Why does this happen? New roads don’t just divert existing traffic but also attract new users and keep on doing so until they reach capacity. In transport planning jargon, this is the effect of “induced traffic”. The more roads you build, the more traffic you have.
There are also associated effects that flow on from building freeways, such as land use decisions that then reinforce car use and car-dependency.
Myth #2: Faster speeds reduce fuel consumption and lower emissions
Given the problem of induced traffic within traffic systems, theoretical savings of fuel and emissions will never eventuate in practice. Cars will not go faster or drive more smoothly, and fuel will not be saved.
Of all the major climate change strategies in the world for transport, none have seriously advocated freeway construction as a way to curb vehicle emissions. Why? It would not work.
Essentially, this is a logical fallacy that assumes what holds true at the individual scale - driving more smoothly reduces emissions - holds true at the systemic scale.
Myth #3. Freeways help outer-suburban communities
If we define increased equity as giving people in the outer suburbs the right to reach CBD-bound congestion sooner, then this claim might be true.
But by any conventional definition, the inequitable access to mobility in the outer suburbs is a result of making those places car dependent. Governments have failed to provide high-quality public transport in, to and from these areas. There is little or no cycle infrastructure, and services within walking distance are rare. Addressing those problems would do far more to provide equity for the outer suburbs.
Inequitable access to education, health, and transport services, especially those needed by young families, is a major issue in our growing cities; its is difficult to see how expenditure on major freeways will meaningfully address these problems.
Myth #4: Road congestion is a drain on the economy
In debates over the value of road funding, some very high estimates of congestion costs are circulated; see, for example, the estimated $9.4 billion cost for Australia’s congestion in 2005.
On a per capita basis for the nation, this is an extraordinary amount for being delayed in traffic. So if there was no congestion, would the economy financially benefit to this extent? No, because personal travel time isn’t included as part of the GDP. So we don’t know what the net economic benefits of reduced congestion would be, but they would be considerably less than the aforementioned costs.
Even if freeway building were to reduce congestion (see myth #1), that reduced congestion would not likely add much to the economy.
To be fair, many of the reports in question recognise the limits of these types of assumptions, but their necessary caveats never seem to make in into the media coverage.
Do we really want to stop congestion anyway?
Controversially, congestion might not be the problem, but a part of the solution.
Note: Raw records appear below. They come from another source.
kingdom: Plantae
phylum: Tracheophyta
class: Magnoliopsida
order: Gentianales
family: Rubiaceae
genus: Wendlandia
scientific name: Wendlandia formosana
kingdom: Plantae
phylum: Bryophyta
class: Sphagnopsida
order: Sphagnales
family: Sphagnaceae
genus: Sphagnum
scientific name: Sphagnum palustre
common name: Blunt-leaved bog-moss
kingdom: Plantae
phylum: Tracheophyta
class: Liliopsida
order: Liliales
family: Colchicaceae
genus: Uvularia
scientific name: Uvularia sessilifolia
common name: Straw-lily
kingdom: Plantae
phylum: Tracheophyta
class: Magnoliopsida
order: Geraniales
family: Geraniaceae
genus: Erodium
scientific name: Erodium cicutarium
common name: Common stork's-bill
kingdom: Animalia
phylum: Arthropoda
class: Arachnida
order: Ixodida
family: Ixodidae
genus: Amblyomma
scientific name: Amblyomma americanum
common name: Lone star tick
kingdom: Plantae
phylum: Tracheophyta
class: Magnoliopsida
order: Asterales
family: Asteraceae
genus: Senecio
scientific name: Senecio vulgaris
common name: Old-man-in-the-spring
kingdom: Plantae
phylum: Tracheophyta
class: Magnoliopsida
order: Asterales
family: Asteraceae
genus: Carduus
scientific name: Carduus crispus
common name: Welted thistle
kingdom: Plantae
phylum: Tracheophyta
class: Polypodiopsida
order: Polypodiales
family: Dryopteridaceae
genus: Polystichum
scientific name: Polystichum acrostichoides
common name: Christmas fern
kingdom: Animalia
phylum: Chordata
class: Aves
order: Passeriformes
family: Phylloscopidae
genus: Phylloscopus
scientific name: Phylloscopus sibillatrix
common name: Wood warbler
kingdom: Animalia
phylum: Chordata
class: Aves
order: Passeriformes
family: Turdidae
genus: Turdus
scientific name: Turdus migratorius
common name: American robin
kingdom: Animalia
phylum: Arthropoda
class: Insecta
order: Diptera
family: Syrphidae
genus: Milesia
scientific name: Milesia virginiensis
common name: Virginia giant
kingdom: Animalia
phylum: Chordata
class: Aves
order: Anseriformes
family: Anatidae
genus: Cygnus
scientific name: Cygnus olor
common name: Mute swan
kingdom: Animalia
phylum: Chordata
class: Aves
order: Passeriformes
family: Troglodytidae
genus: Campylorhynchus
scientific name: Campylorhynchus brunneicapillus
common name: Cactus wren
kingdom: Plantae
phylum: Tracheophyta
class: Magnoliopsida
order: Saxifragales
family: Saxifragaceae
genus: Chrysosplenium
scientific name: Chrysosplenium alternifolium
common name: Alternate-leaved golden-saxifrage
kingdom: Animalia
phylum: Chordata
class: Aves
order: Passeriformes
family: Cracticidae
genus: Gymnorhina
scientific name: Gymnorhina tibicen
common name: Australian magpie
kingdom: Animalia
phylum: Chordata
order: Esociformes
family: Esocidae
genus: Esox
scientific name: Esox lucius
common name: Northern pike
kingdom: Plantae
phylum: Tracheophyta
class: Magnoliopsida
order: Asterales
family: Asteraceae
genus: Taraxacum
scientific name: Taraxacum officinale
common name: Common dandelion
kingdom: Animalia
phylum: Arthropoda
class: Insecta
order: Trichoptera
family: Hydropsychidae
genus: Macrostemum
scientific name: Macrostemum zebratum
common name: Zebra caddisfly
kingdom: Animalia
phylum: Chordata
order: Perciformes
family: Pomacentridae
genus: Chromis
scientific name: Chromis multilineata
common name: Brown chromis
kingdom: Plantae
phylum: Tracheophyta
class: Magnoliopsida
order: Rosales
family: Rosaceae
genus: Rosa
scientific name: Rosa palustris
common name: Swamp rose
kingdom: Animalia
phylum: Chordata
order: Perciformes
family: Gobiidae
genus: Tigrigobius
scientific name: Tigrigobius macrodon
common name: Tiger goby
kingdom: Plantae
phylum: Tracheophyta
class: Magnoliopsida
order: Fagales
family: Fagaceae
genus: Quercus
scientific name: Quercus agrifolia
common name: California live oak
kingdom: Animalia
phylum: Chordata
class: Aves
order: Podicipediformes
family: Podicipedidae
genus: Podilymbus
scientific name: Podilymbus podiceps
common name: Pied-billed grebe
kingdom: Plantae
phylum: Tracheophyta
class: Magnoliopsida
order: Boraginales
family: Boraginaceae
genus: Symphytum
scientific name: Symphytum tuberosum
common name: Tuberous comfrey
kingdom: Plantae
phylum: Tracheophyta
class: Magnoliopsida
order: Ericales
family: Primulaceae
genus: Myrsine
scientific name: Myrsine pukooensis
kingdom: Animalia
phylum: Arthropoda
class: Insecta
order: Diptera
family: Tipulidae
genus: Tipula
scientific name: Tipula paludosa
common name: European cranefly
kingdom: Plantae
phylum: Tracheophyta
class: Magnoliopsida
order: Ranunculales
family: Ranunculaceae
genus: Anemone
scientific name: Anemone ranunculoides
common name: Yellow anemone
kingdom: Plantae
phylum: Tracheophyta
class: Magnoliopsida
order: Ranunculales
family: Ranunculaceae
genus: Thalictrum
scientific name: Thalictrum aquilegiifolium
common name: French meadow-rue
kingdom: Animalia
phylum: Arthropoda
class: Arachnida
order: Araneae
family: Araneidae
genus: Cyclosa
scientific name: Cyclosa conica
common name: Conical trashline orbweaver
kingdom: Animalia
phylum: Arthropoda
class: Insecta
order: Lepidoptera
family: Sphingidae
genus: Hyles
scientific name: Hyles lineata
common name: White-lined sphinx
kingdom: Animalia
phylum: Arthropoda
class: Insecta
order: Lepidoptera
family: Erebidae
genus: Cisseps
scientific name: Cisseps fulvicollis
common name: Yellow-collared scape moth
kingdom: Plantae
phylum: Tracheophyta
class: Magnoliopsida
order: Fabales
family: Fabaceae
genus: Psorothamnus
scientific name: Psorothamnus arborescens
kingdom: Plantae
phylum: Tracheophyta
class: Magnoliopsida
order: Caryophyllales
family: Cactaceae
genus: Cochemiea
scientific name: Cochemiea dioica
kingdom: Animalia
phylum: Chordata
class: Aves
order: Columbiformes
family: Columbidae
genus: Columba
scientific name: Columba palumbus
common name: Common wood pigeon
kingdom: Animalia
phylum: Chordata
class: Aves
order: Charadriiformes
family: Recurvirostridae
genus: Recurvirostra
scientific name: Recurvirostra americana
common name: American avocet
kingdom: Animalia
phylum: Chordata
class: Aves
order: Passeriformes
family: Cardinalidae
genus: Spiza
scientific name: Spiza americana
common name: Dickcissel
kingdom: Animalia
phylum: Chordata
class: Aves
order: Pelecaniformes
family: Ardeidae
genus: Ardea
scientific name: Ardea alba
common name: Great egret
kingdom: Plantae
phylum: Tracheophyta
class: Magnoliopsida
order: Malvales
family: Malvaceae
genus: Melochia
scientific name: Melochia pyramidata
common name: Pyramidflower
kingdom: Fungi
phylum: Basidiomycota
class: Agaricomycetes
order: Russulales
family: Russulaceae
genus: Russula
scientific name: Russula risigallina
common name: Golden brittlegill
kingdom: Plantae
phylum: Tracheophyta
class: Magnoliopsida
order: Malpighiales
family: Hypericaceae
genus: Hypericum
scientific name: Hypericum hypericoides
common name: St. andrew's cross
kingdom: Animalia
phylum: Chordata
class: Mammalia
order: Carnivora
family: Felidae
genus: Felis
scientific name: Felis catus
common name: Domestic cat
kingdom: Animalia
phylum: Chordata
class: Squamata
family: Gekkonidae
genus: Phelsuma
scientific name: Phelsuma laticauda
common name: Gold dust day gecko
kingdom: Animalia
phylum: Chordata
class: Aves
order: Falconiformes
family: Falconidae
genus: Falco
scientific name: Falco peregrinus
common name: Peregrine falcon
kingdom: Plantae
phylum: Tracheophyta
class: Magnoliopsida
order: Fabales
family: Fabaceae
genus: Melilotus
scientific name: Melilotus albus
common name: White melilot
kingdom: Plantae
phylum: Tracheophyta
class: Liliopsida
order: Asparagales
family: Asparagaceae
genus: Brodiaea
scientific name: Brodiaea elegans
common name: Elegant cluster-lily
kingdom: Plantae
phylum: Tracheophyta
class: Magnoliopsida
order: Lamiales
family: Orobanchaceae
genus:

Road congestion performs a crude but effective role — it is a disincentive to road use because of the personal costs it imposes on drivers. Getting stuck in traffic jams makes us consider other ways - or times - to travel.
This kind of “demand control” of road use can also be achieved by congestion charging. You can see this in London and Singapore, where car commuters pay more if they want to drive on heavily-used roads at times when they’re popular.
If we do want to reduce congestion, this is an effective way to do it; more effective than building freeways. But toll roads, road access charging, and road congestion charging are deeply unpopular in the community and among elected politicians (how do you cut the ribbon on a congestion charge?) and are unlikely to become widespread any time soon.
Rather than investing in new freeways under the false promise that road congestion will be relieved, there is a case for letting congestion perform another task. Congestion can give us an incentive to think about other investments in transport, namely in public and active transport, as a way to effectively reduce the number of cars on our roads and provide viable alternatives to spending ever-increasing time inside slowly moving vehicles.